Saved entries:
--- START ---

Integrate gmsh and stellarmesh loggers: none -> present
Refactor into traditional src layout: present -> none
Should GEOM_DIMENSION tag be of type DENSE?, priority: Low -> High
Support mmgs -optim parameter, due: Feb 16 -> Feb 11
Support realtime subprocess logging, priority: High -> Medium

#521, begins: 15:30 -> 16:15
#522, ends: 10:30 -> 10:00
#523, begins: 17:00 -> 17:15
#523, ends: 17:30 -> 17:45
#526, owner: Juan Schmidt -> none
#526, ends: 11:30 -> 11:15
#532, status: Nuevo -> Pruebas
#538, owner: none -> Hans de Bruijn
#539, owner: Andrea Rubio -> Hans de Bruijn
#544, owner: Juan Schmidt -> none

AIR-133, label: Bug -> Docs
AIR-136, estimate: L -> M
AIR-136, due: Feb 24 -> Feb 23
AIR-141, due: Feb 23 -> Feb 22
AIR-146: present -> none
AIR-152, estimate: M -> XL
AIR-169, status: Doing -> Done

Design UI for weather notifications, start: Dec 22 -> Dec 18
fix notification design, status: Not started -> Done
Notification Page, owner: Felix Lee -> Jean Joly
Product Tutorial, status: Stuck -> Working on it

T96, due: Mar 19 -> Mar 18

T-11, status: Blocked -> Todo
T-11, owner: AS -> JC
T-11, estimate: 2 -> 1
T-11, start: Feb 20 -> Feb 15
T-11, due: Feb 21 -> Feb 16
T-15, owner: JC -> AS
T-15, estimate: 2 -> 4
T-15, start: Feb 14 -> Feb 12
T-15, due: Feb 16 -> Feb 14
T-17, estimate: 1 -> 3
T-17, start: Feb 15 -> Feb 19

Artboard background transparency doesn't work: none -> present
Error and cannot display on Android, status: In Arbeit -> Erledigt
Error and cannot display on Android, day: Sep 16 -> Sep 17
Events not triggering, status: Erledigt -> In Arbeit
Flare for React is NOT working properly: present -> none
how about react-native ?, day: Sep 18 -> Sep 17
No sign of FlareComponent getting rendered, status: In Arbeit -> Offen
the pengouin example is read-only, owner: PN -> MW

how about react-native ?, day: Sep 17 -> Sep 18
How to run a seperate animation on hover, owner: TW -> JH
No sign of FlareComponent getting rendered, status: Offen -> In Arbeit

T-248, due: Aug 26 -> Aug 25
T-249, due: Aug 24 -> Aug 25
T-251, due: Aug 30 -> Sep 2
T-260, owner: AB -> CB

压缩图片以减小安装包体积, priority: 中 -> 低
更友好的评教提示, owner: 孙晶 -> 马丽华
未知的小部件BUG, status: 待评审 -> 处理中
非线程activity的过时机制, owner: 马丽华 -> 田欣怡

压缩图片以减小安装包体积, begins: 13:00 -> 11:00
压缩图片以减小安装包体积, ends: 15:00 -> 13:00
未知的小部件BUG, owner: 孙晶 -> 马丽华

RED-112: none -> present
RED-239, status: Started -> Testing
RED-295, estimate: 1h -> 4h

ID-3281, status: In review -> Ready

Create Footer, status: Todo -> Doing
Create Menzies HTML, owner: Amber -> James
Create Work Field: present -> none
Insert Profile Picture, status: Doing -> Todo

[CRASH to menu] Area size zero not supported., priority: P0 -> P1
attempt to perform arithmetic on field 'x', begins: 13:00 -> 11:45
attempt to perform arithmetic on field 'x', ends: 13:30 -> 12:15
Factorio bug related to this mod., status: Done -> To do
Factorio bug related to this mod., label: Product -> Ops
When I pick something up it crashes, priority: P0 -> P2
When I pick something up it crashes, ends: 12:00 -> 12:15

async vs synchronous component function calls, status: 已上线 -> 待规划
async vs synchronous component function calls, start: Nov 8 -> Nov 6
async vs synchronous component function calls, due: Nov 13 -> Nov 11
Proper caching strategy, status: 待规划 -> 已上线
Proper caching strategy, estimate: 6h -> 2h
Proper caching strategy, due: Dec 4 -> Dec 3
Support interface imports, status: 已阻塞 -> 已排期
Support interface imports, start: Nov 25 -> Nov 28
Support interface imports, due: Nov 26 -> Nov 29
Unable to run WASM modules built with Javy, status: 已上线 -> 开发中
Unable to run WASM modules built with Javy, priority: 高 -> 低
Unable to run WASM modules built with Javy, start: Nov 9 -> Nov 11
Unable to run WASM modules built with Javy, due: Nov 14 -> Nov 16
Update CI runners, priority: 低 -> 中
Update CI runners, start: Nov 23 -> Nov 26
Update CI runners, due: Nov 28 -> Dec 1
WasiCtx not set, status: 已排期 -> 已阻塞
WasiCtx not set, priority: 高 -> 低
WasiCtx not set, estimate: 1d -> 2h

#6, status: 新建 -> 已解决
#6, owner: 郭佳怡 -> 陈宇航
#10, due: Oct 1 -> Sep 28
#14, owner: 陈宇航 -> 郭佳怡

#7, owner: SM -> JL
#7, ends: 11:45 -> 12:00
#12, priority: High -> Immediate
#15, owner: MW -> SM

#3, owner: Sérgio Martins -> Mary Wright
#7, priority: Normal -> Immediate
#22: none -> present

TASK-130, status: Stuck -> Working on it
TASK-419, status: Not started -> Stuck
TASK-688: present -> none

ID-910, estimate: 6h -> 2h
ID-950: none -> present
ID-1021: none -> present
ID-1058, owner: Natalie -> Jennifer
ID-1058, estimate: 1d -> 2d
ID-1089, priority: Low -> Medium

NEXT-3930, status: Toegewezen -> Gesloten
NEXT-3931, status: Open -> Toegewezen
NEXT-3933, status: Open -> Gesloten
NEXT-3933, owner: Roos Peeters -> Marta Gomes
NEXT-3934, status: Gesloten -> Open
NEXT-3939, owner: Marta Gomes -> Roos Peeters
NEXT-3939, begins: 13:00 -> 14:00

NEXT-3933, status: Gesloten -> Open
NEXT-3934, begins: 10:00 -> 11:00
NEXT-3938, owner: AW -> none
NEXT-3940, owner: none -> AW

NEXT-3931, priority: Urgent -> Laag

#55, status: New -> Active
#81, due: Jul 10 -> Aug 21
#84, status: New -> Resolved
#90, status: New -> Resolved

--- END ---

**Prompt**
The answer must hold exactly the lines of the entries above, from the first line through the line that contains "AIR-136, estimate: L -> M", and no others.

**Response area**
Integrate gmsh and stellarmesh loggers: none -> present
Refactor into traditional src layout: present -> none
Should GEOM_DIMENSION tag be of type DENSE?, priority: Low -> High
Support mmgs -optim parameter, due: Feb 16 -> Feb 11
Support realtime subprocess logging, priority: High -> Medium

#521, begins: 15:30 -> 16:15
#522, ends: 10:30 -> 10:00
#523, begins: 17:00 -> 17:15
#523, ends: 17:30 -> 17:45
#526, owner: Juan Schmidt -> none
#526, ends: 11:30 -> 11:15
#532, status: Nuevo -> Pruebas
#538, owner: none -> Hans de Bruijn
#539, owner: Andrea Rubio -> Hans de Bruijn
#544, owner: Juan Schmidt -> none

AIR-133, label: Bug -> Docs
AIR-136, estimate: L -> M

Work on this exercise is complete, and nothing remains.